Entre-temps, un groupe de travail international a été créé et les résultats des opérations ont été centralisés. La taille maximale du lobe de 105 ml à ce jour pour l’accès TOVARA ne représente probablement pas encore la limite de la méthode et il semble qu’au moins un tiers des patientes atteintes de thyroïde soient éligibles pour une telle procédure endoscopique. La combinaison de la chirurgie transorale et de l’incision de récupération semble particulièrement prometteuse. Mais l’avenir nous dira si c’est précisément la combinaison d’une incision à la racine des cheveux ou d’une récupération axillaire qui s’imposera. Les opérations de la thyroïde sans cicatrices visibles sont aujourd’hui tout à fait sûres et répandues dans le monde entier. Bien qu’ils ne fassent pas encore partie du répertoire standard de tous les centres de la thyroïde, ils constituent, entre les mains de chirurgiens spécialisés, une excellente alternative à la traditionnelle incision du col de Kocher pour de nombreux patients.
Littérature :
- Arora A, et al : The perception of scar cosmesis following thyroid and parathyroid surgery : A prospective cohort study.

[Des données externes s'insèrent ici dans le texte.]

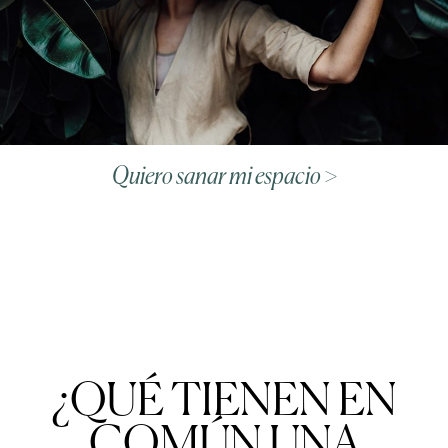
Quiero sanar mi espacio >
¿QUÉ TIENEN EN
COMÚN UNA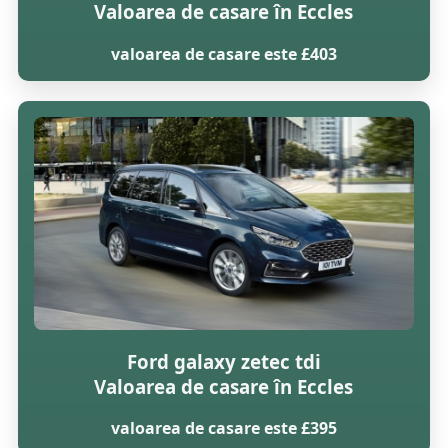
Valoarea de casare în Eccles
valoarea de casare este £403
Ford galaxy zetec tdi
Valoarea de casare în Eccles
valoarea de casare este £395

International Journal of Surgery 2016 ; 25 : 38-43.
- Miccoli P, et al : Minimally invasive surgery for thyroid small nodules : preliminary report. J Endocrinol Invest 1999 ; 22(11) : 849-851.
- Baker R, Urso-Baiarda F, Linge C, Grobbelaar A : Cutaneous scarring : a clinical review. Dermatol Res Pract 2009 : 1-7.
- Dordea M, Aspinall SR : Couverture à court et à long terme des cicatrices de thyroïdectomie cervicale. Ann R Coll Surg Engl 2016 ; 98(1) : 11-7. doi : 10.1308/rcsann.2016.0022. Revue.
- Ikeda Y, et al : Bénéfices cliniques de la thyroïdectomie endoscopique par l’approche axillaire. J Am Coll Surg 2003 : 196(2) : 189-195.
- Dionigi G, Chai YJ, Tufano RP, et al. : Thyroïdectomie endoscopique transorale via une approche vestibulaire : pourquoi et comment ? Endocrine . 2018 Feb;59(2) : 275-279.